The continuing impact of NSA whistleblower Edward Snowden’s massive leaks of American intelligence was the subject of a probing “60 Minutes” report yesterday, when it was revealed that the agency has been discussing offering him amnesty if he agrees to stop releasing secret documents. An NSA official said Snowden’s leaks could still seriously damage the nation.
Rick Ledgett, the leader of an NSA task force investigating Snowden’s leaks, said in the hands of America’s enemies the Snowden leaks could conceivably give them “the keys to the kingdom.”
“It would give them a roadmap of what we know and what we don’t know … implicitly, a way to protect their information from the U.S. intelligence community’s view,” Ledgett said during the televised “60 Minutes” report on CBS by correspondent John Miller. “It is the keys to the kingdom.”
Snowden, who left the United States earlier this year after leaking files to journalist Glenn Greenwald, is still in Russia after fleeing his home in Hawaii, with a stopover in Hong Kong.
Ledgett said he could be open to an amnesty deal for Snowden because of the danger of documents that Snowden still holds.
“So my personal view is, yes it’s worth having a conversation about,” Ledgett said. “I would need assurances that the remainder of the data could be secured, and my bar for those assurances would be very high, would be more than just an assertion on his part.”
But Ledgett’s boss, NSA Director Gen. Keith Alexander, who is retiring early next year, rejected the idea of amnesty.
“This is analogous to a hostage-taker taking 50 people hostage, shooting 10, and then say, ‘if you give me full amnesty, I’ll let the other 40 go’. What do you do?” Alexander asked.
In an earlier interview with Reuters, Ledgett said Snowden’s disclosures have been “cataclysmic” for the agency and he was deeply worried about many of the 1.7 million files that haven’t yet been disclosed. Earlier this month, a U.K. newspaper editor told members of the British Parliament that only 1 percent of files leaked by Snowden had been published by the newspaper.
The U.S. has charged Snowden with theft of government property, unauthorized communication of national defense information and willful communication of classified communications intelligence—each charge carrying a maximum 10-year prison sentence.
In addition, a weekend story in the New York Times says senior Obama Administration officials admitted that they may never know the full extent of what Snowden took before leaving the United States for Hong Kong.
“Investigators remain in the dark about the extent of the data breach partly because the NSA facility in Hawaii where Mr.

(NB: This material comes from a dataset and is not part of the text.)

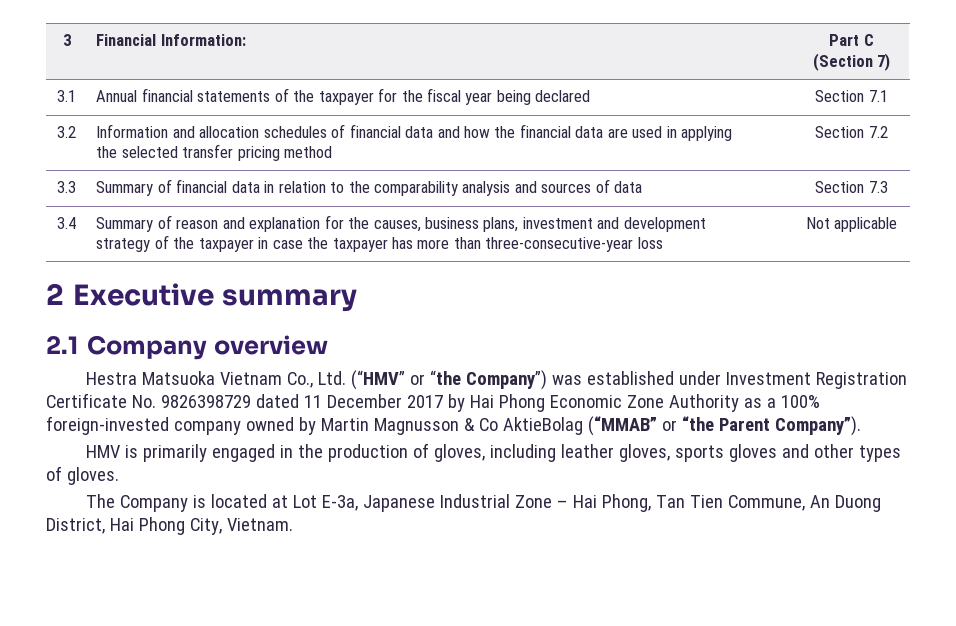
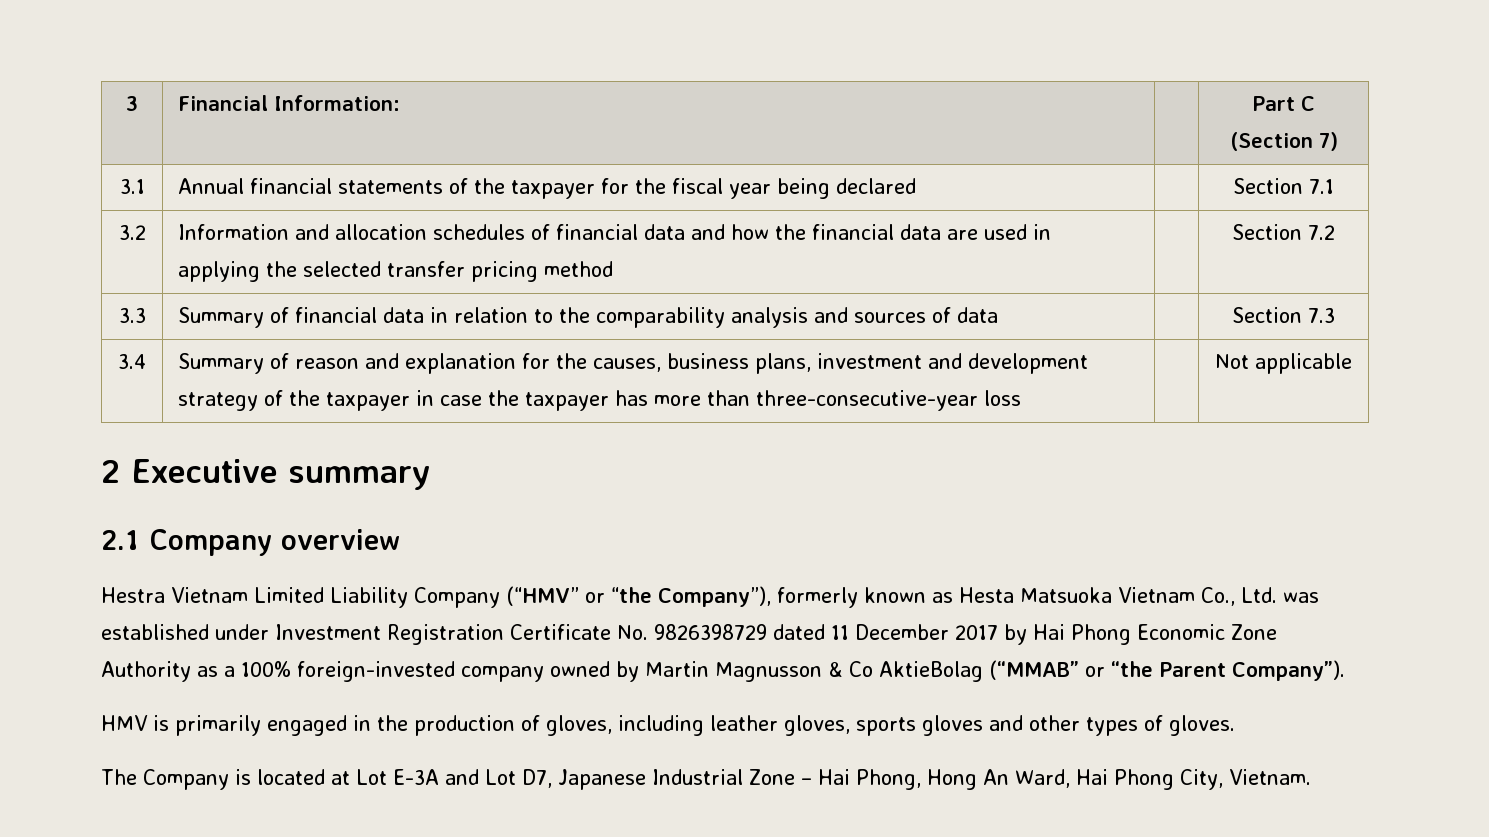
[142,370,548,390] Matsuoka Vietnam Co., Ltd. (“HMV” or “the Company”) -> [171,586,1277,608] Vietnam Limited Liability Company (“HMV” or “the Company”), formerly known as Hesta Matsuoka Vietnam Co., Ltd.
[322,495,359,511] E-3a, -> [393,769,552,788] E-3A and Lot D7,
[656,495,882,512] [46,518,105,534] Tan Tien Commune, An Duong District, -> [927,769,1070,790] Hong An Ward,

Snowden worked … was not equipped with up-to-date software that allows the spy agency to monitor which corners of its vast computer landscape its employees are navigating at any given time,” the newspaper reports. “Six months since the investigation began, officials said Mr. Snowden had further covered his tracks by logging into classified systems using the passwords of other security agency employees, as well as by hacking firewalls installed to limit access to certain parts of the system.”